Request Body (JSON): FlockAPIRequest

{
  "agent_name": "text_analyzer",
  "inputs": {
    "text": "Flock makes building agents easy and fun!"
  },
  "async_run": false
}
  • agent_name (string, required): The name of the agent to start the workflow with.
  • inputs (object, optional): Input data for the starting agent.
  • async_run (boolean, optional, default: false): If true, the API returns immediately with a run_id and processes the request in the background. If false, the API waits for the run to complete before responding.

Response Body (JSON): FlockAPIResponse

  • If async_run=true or run is in progress: Contains run_id and status ("starting" or "running").
  • If async_run=false and run completes: Contains run_id, status ("completed" or "failed"), result (the output data), started_at, completed_at, and potentially error.

POST /run/batch:

Executes a batch processing job.

Request Body (JSON): FlockBatchRequest (See API reference or flock.core.api.models for full details). Allows specifying batch_inputs (list of dicts or CSV path string), agent_name, static_inputs, parallel execution options, etc.

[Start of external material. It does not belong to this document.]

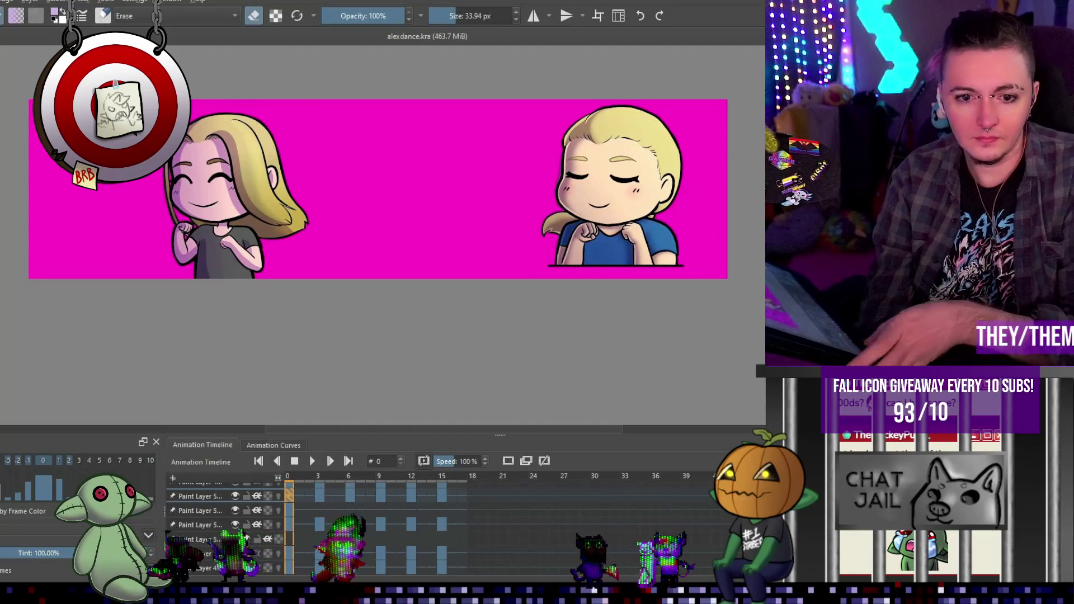
Go to frame 12 and zoom in on the blonde girl
left_click(411, 496)
scroll(239, 186, "up", 5)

Response Body (JSON): FlockBatchResponse. Batch runs are always asynchronous. Returns batch_id and status ("starting"). Use the /batch/{batch_id} endpoint to track progress and get results.

GET /run/{run_id}:

Retrieves the status and result of a specific workflow run initiated via POST /run/flock.

Response Body (JSON): FlockAPIResponse

GET /batch/{batch_id}:

Retrieves the status, progress, and results of a specific batch run initiated via POST /run/batch.

Response Body (JSON): FlockBatchResponse (Includes total_items, completed_items, progress_percentage, and results list).

GET /agents:

Lists all agents registered within the running Flock instance.

Response Body (JSON):

{
  "agents": [
    {"name": "agent_name_1", "description": "Description 1"},
    {"name": "agent_name_2", "description": "Description 2"}
  ]
}

Example Interaction (curl)

# Start a synchronous run
curl -X POST http://127.0.0.1:8344/run/flock -H "Content-Type: application/json" -d '{
  "agent_name": "text_analyzer",
  "inputs": {
    "text": "This is great!"
  }
}'

# Start an asynchronous run
curl -X POST http://127.0.0.1:8344/run/flock -H "Content-Type: application/json" -d '{
  "agent_name": "text_analyzer",
  "inputs": {
    "text": "This will run in the background."
  },
  "async_run": true
}'
# Response will include a run_id, e.g.: {"run_id": "...", "status": "running", ...}

# Check the status of the asynchronous run (replace {run_id} with the actual ID)
curl http://127.0.0.1:8344/run/{run_id}

API Documentation

When the API server is running, you can access interactive documentation generated by FastAPI:

  • Swagger UI: http://:/docs
  • ReDoc: http://:/redoc

These interfaces allow you to explore endpoints, view request/response schemas, and even try out API calls directly from your browser.